Dia masih dalam padat. Sehingga ketika ingin dipisahkan dengan produk, katalis bisa dipisahkan dengan mudah. Kita tidak perlu pabrik untuk memisahkan katalis tersebut.

Kita punya zeolit di alam, tapi performa katalis masih jelek dibandingkan dengan zeolit yang dibuat di laboratorium. Zeolit alam belum bisa diambil dengan bersih dan strukturnya tidak sama untuk yang kita perlukan dalam penyulingan minyak bumi.

Inovasi kami, membuat di laboratorium tapi dengan bahan alam. Jadi materialnya akan terus terbarukan. Kalau tidak berasal dari bahan yang tak terbarukan, maka kemungkinan akan mengganggu supply.

Makanya kita berpikir menggunakan bahan alam dari sekam padi yang merupakan limbah dari produksi padi. Selama kita makan nasi, maka ada limbah itu. Bahkan bukan orang Indonesia saja yang makan nasi, orang Asia, bahkan di Eropa juga sudah makan nasi. Jadi pasokan sekam padi ada terus.

Sekam padi itu mengandung silica, silica itu lah yang kami ubah ke zeolit. Jadi nilai tambahnya sangat tinggi. Zeolit yang diperlukan untuk penyulingan minyak bumi harga bisa mencapai 100 dolar Amerika Serikat perkilogram. Bahkan ada yang 200 dolar AS.

Saat ini Pertamina memakan zeolit untuk proses penyulingan. Namun bahannya didapat dari negara lain. Selama ini Indonesia bergantungan dengan zeolit dari luar, dan tidak ada yang tahu. Produsen zeolit dari Amerika Serikat. Jepang juga memproduksi. Namun di Indonesia belum ada produsen zeolit.

Apakah penemuan Anda sudah mengarah ke skala industri?

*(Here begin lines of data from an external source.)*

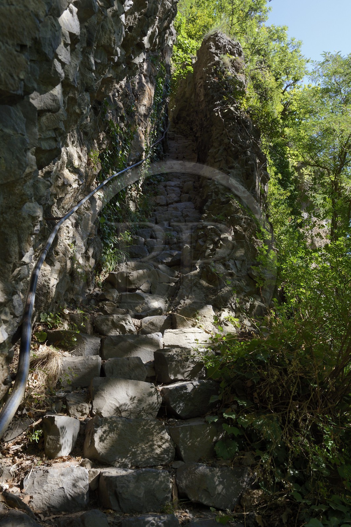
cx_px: 176
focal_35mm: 31
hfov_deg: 42.3
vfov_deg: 60.3
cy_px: 264
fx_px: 454
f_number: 13
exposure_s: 1/80
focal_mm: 31
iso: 800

Saat ini saya bersama tim kecil sedang mengembangkan produksi zeolit ini ke tahap industri. Salah satu ketua tim kami punya hubungan dengan Pertamina, dan saya dilibatkan. Tim ini masih mengembangkan zeolit dalam skala laboratorium. Tapi tahun depan akan meningkat lagi skalanya. Targetnya dalam waktu 5 tahun produksi zeolit alam ini sudah akan komersil.

Kita sudah punya dasar penelitian yang kuat, bukan dari nol. Tinggal bagaimana meyakinkan produksi ini akan berkelanjutan. Karena nggak sembarangan kalau meningkatkan ke tariff yang lebih besar. Kalau gagal akan rugi besar. Terutama soal penyediaan bahan baku. Kalau sudah loading ke kilang minyak dan gagal, ruginya sampai Rp4 miliar.